• _EXERCISE REQUIREMENTS_:
Read the records and write them out again exactly.
*** RECORD SET ***
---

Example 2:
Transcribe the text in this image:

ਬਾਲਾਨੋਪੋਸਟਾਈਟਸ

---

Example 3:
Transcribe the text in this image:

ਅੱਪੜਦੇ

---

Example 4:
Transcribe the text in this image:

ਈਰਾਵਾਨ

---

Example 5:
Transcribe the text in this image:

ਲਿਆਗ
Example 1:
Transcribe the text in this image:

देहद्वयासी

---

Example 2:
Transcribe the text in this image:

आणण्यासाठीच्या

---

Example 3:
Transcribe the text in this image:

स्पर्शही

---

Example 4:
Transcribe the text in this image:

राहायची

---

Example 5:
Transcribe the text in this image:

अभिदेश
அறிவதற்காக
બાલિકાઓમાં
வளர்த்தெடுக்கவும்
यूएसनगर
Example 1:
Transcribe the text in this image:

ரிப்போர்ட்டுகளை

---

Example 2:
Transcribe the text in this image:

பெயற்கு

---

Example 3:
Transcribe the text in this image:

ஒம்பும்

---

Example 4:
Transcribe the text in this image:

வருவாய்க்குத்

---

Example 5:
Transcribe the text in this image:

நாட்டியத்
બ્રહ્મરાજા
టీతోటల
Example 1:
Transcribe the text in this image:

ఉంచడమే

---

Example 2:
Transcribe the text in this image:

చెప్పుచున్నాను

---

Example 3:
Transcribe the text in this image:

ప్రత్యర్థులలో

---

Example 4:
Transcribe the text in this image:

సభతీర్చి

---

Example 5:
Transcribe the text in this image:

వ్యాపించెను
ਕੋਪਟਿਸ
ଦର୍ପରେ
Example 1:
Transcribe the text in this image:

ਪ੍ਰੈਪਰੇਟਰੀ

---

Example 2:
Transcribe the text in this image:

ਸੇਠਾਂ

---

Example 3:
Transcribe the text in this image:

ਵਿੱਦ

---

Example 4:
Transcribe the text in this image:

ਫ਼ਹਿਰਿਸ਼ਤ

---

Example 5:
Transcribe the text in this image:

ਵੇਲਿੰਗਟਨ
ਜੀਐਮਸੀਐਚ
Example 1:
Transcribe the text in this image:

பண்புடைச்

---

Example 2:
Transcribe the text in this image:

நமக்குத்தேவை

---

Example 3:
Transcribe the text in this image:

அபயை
*** End of RECORD SET ***
• _ANSWER SPACE_:
---

Example 2:
Transcribe the text in this image:

ਬਾਲਾਨੋਪੋਸਟਾਈਟਸ

---

Example 3:
Transcribe the text in this image:

ਅੱਪੜਦੇ

---

Example 4:
Transcribe the text in this image:

ਈਰਾਵਾਨ

---

Example 5:
Transcribe the text in this image:

ਲਿਆਗ
Example 1:
Transcribe the text in this image:

देहद्वयासी

---

Example 2:
Transcribe the text in this image:

आणण्यासाठीच्या

---

Example 3:
Transcribe the text in this image:

स्पर्शही

---

Example 4:
Transcribe the text in this image:

राहायची

---

Example 5:
Transcribe the text in this image:

अभिदेश
அறிவதற்காக
બાલિકાઓમાં
வளர்த்தெடுக்கவும்
यूएसनगर
Example 1:
Transcribe the text in this image:

ரிப்போர்ட்டுகளை

---

Example 2:
Transcribe the text in this image:

பெயற்கு

---

Example 3:
Transcribe the text in this image:

ஒம்பும்

---

Example 4:
Transcribe the text in this image:

வருவாய்க்குத்

---

Example 5:
Transcribe the text in this image:

நாட்டியத்
બ્રહ્મરાજા
టీతోటల
Example 1:
Transcribe the text in this image:

ఉంచడమే

---

Example 2:
Transcribe the text in this image:

చెప్పుచున్నాను

---

Example 3:
Transcribe the text in this image:

ప్రత్యర్థులలో

---

Example 4:
Transcribe the text in this image:

సభతీర్చి

---

Example 5:
Transcribe the text in this image:

వ్యాపించెను
ਕੋਪਟਿਸ
ଦର୍ପରେ
Example 1:
Transcribe the text in this image:

ਪ੍ਰੈਪਰੇਟਰੀ

---

Example 2:
Transcribe the text in this image:

ਸੇਠਾਂ

---

Example 3:
Transcribe the text in this image:

ਵਿੱਦ

---

Example 4:
Transcribe the text in this image:

ਫ਼ਹਿਰਿਸ਼ਤ

---

Example 5:
Transcribe the text in this image:

ਵੇਲਿੰਗਟਨ
ਜੀਐਮਸੀਐਚ
Example 1:
Transcribe the text in this image:

பண்புடைச்

---

Example 2:
Transcribe the text in this image:

நமக்குத்தேவை

---

Example 3:
Transcribe the text in this image:

அபயை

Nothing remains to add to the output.